TASK BRIEF
Go through the records below and return each line that has "need" in it.

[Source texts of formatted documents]
+-------+

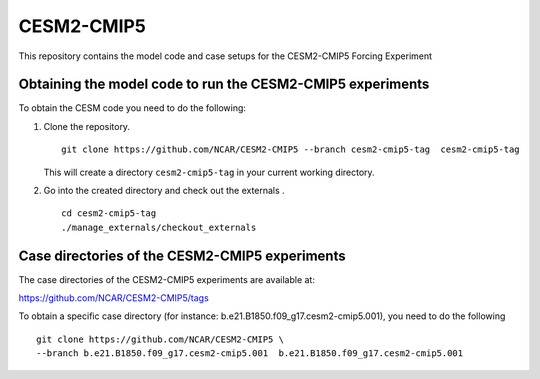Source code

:============
CESM2-CMIP5
============

This repository contains the model code and case setups for the CESM2-CMIP5 Forcing Experiment


Obtaining the model code to run the CESM2-CMIP5 experiments
===========================================================

To obtain the CESM code you need to do the following:

#. Clone the repository. ::

      git clone https://github.com/NCAR/CESM2-CMIP5 --branch cesm2-cmip5-tag  cesm2-cmip5-tag 
      
   This will create a directory ``cesm2-cmip5-tag`` in your current working directory.

#. Go into the created directory and check out the externals . ::

      cd cesm2-cmip5-tag
      ./manage_externals/checkout_externals 


Case directories of the CESM2-CMIP5 experiments
===============================================

The case directories of the CESM2-CMIP5 experiments are available at: 
    
https://github.com/NCAR/CESM2-CMIP5/tags

To obtain a specific case directory (for instance: b.e21.B1850.f09_g17.cesm2-cmip5.001), you need to do the following ::

      git clone https://github.com/NCAR/CESM2-CMIP5 \
      --branch b.e21.B1850.f09_g17.cesm2-cmip5.001  b.e21.B1850.f09_g17.cesm2-cmip5.001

+-------+

THE COMPLETED TASK
To obtain the CESM code you need to do the following:
To obtain a specific case directory (for instance: b.e21.B1850.f09_g17.cesm2-cmip5.001), you need to do the following ::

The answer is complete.